What to work on:
Substitute "authority" for "name author" in the lines from the one with "locality: Cartago: Turrialba" up to and including the one with "determined by: Steyermark, Julian A., (VEN)", and give only those lines, otherwise unchanged.
* start Input *
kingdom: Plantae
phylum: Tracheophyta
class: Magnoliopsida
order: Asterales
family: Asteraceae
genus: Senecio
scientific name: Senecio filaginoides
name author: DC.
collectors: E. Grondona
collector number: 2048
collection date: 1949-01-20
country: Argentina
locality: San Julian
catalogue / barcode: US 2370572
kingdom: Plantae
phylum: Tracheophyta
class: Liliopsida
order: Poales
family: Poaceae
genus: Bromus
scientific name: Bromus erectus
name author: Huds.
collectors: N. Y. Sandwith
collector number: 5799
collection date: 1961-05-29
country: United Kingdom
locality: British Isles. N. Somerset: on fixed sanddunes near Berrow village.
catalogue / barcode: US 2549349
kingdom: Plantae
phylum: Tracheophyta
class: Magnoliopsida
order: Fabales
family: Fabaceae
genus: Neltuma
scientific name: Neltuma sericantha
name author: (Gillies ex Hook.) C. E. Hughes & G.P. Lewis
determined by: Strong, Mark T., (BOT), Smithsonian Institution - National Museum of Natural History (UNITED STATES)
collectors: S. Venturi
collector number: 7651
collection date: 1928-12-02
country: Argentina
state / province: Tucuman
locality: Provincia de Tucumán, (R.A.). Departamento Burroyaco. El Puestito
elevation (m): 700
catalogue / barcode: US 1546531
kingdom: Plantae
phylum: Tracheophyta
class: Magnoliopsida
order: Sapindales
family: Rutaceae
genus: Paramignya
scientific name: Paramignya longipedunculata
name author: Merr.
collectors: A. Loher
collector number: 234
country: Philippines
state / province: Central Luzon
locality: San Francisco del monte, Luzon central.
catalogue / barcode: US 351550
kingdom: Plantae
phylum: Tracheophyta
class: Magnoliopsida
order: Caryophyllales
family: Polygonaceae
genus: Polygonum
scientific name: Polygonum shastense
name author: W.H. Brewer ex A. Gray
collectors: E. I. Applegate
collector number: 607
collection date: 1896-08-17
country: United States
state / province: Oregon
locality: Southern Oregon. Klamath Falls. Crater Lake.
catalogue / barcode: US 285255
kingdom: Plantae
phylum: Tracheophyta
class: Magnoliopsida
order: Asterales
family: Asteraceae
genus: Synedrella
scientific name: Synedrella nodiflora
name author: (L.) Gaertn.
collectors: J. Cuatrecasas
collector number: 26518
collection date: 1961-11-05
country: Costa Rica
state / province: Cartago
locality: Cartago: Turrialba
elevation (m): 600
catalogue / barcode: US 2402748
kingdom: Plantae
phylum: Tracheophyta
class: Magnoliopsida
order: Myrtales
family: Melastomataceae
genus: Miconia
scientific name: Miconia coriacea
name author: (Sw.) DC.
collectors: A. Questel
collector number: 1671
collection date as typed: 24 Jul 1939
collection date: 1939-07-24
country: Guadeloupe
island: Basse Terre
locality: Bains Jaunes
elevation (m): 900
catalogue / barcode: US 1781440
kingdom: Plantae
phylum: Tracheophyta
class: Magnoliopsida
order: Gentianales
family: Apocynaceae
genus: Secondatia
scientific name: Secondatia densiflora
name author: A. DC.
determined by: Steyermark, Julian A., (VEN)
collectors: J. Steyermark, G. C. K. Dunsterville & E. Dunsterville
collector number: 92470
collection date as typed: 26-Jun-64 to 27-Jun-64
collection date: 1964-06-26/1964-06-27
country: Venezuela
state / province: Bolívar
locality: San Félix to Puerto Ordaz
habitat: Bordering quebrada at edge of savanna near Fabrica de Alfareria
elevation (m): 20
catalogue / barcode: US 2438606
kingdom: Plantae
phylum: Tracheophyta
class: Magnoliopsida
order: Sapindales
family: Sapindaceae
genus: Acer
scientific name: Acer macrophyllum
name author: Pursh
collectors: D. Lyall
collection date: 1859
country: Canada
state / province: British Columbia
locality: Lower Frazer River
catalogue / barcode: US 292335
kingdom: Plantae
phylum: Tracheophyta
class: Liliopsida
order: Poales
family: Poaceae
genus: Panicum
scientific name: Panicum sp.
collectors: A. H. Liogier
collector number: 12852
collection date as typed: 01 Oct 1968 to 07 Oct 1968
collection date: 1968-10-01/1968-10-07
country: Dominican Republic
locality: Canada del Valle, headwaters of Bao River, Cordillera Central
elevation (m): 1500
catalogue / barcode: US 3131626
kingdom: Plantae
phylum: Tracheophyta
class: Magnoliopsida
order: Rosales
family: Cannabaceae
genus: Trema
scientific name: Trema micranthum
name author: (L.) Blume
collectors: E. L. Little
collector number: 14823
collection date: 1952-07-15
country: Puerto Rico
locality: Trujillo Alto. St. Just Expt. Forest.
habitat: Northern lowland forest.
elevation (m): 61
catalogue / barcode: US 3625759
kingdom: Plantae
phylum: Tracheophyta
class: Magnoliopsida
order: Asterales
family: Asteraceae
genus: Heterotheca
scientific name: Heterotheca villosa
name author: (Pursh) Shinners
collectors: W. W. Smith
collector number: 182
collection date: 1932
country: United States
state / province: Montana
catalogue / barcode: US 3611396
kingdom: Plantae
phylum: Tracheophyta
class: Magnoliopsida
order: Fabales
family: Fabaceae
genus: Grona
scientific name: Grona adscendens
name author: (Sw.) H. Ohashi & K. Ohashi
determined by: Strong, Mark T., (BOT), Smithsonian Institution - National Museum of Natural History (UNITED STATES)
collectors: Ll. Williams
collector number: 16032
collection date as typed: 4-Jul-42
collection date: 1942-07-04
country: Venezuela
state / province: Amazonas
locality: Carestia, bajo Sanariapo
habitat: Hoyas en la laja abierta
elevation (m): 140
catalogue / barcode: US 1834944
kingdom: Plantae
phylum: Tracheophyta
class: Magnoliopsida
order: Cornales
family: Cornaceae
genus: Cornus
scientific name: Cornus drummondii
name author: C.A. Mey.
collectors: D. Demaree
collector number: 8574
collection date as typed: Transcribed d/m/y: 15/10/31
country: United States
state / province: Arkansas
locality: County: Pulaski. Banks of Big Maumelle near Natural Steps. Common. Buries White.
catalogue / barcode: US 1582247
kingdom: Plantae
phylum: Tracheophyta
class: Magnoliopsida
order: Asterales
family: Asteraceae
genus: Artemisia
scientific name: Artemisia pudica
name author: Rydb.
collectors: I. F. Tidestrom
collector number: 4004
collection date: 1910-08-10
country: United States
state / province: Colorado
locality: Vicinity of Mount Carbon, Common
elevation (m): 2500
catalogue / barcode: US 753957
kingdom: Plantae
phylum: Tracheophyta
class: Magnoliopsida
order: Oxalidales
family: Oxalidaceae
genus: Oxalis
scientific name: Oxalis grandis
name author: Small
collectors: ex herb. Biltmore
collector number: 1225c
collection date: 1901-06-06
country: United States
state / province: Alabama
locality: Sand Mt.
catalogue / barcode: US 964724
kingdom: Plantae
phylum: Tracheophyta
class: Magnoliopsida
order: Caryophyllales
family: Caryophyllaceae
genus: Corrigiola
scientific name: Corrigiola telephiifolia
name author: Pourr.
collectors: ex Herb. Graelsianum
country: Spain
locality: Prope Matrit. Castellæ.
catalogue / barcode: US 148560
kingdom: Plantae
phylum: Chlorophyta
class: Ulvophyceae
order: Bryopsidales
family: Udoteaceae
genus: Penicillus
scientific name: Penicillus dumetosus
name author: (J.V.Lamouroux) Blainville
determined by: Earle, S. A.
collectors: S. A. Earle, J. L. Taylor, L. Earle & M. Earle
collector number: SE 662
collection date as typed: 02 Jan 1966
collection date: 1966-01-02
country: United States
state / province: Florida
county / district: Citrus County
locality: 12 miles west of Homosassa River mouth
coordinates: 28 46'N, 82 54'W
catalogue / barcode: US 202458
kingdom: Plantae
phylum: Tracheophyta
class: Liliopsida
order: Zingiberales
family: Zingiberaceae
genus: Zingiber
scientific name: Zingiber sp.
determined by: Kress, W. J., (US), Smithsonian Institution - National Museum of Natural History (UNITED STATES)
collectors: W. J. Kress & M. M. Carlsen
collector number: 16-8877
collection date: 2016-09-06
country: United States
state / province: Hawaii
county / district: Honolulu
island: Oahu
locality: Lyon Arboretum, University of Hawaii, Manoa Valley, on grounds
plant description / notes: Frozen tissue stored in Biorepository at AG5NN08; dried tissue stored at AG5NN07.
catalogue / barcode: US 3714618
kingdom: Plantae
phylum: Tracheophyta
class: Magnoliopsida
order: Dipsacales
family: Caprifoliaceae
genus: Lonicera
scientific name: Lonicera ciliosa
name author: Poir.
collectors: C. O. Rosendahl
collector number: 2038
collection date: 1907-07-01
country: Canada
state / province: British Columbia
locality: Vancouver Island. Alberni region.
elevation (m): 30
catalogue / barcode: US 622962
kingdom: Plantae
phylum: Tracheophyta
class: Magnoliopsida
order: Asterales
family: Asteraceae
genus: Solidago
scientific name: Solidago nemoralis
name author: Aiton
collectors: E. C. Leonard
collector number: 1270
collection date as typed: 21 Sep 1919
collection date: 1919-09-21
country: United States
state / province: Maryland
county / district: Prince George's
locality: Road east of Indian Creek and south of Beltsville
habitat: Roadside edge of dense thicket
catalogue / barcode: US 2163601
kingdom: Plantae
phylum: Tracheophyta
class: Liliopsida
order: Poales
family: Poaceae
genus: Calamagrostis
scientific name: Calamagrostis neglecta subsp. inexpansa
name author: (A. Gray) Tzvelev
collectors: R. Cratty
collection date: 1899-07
* end Input *
Response:
locality: Cartago: Turrialba
elevation (m): 600
catalogue / barcode: US 2402748
kingdom: Plantae
phylum: Tracheophyta
class: Magnoliopsida
order: Myrtales
family: Melastomataceae
genus: Miconia
scientific name: Miconia coriacea
authority: (Sw.) DC.
collectors: A. Questel
collector number: 1671
collection date as typed: 24 Jul 1939
collection date: 1939-07-24
country: Guadeloupe
island: Basse Terre
locality: Bains Jaunes
elevation (m): 900
catalogue / barcode: US 1781440
kingdom: Plantae
phylum: Tracheophyta
class: Magnoliopsida
order: Gentianales
family: Apocynaceae
genus: Secondatia
scientific name: Secondatia densiflora
authority: A. DC.
determined by: Steyermark, Julian A., (VEN)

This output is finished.